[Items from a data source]
|---|

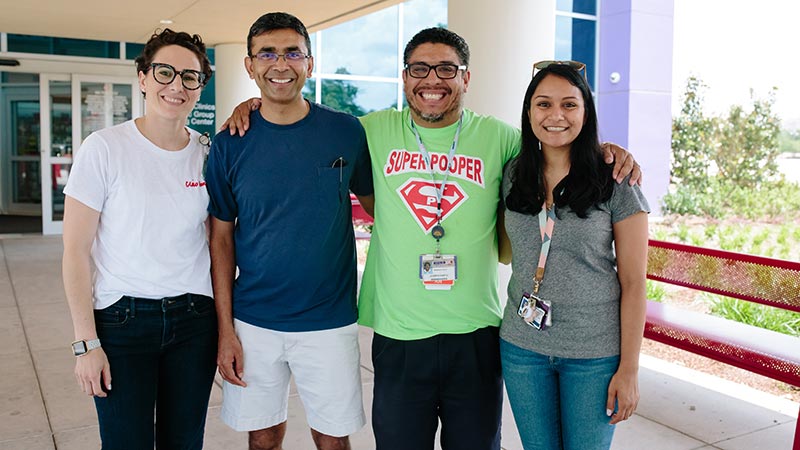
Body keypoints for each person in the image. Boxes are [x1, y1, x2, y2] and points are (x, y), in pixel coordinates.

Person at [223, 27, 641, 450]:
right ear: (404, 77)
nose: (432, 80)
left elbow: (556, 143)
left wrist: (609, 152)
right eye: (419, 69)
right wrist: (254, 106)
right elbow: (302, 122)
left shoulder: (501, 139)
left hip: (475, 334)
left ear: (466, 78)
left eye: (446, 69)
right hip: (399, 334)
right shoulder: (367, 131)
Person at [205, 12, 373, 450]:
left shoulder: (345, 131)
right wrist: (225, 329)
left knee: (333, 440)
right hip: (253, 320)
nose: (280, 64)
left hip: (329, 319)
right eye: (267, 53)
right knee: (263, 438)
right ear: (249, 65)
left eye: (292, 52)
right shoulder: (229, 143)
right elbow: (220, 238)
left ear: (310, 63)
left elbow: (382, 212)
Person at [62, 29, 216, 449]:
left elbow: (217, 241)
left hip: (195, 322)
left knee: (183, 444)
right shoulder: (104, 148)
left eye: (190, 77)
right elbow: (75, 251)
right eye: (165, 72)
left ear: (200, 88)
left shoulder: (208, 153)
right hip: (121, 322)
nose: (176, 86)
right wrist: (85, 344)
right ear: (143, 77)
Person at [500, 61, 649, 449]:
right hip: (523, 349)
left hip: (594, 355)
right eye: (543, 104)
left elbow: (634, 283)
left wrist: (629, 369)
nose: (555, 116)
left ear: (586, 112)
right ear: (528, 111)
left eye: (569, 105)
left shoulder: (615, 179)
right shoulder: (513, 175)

|---|

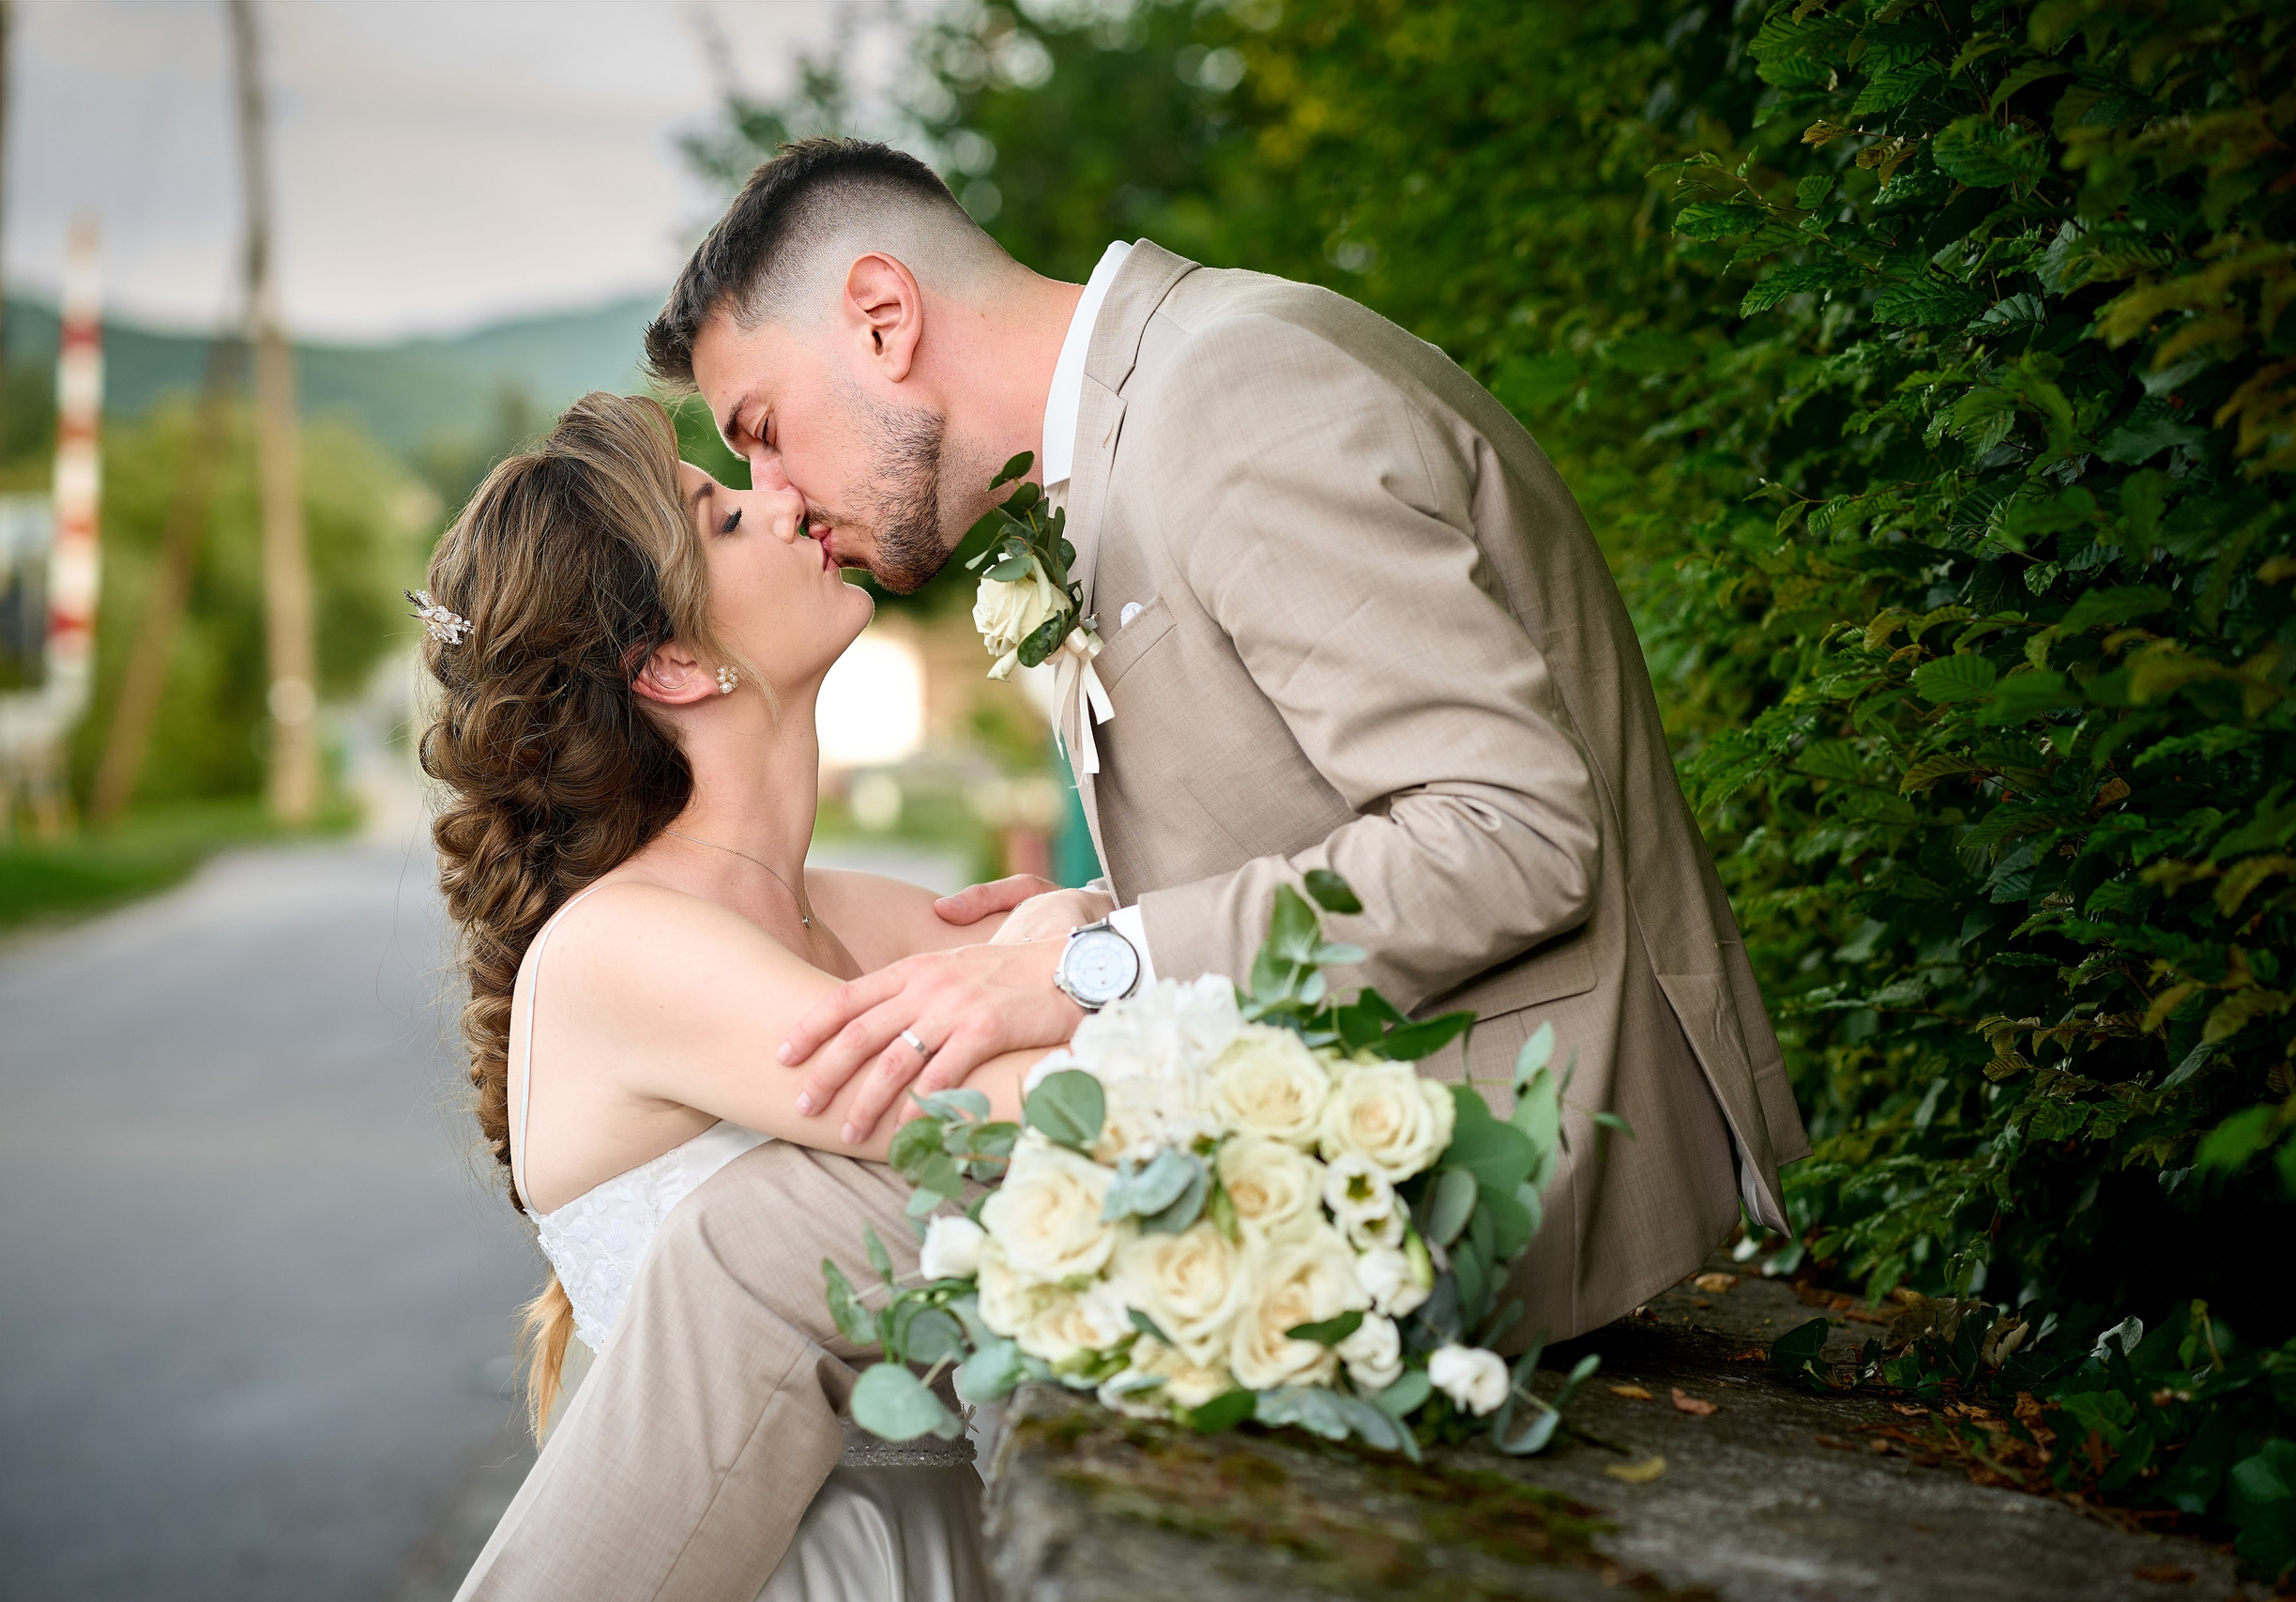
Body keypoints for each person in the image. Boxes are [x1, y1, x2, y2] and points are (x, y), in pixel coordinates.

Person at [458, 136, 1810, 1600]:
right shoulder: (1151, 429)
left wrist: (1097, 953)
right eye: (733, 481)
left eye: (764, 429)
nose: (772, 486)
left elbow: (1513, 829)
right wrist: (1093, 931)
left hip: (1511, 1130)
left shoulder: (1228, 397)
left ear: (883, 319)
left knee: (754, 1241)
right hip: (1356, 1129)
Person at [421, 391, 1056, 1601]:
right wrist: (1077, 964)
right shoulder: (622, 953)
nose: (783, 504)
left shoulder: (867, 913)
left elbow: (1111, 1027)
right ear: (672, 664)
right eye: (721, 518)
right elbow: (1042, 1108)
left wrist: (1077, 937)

|---|

All that is wanted is the stretch of lines above from the one containing "left elbow: (634, 283)" through the one containing "right shoulder: (513, 175)", duplicated exactly.

** Answer to the problem **
left elbow: (634, 283)
left wrist: (629, 369)
nose: (555, 116)
left ear: (586, 112)
right ear: (528, 111)
left eye: (569, 105)
left shoulder: (615, 179)
right shoulder: (513, 175)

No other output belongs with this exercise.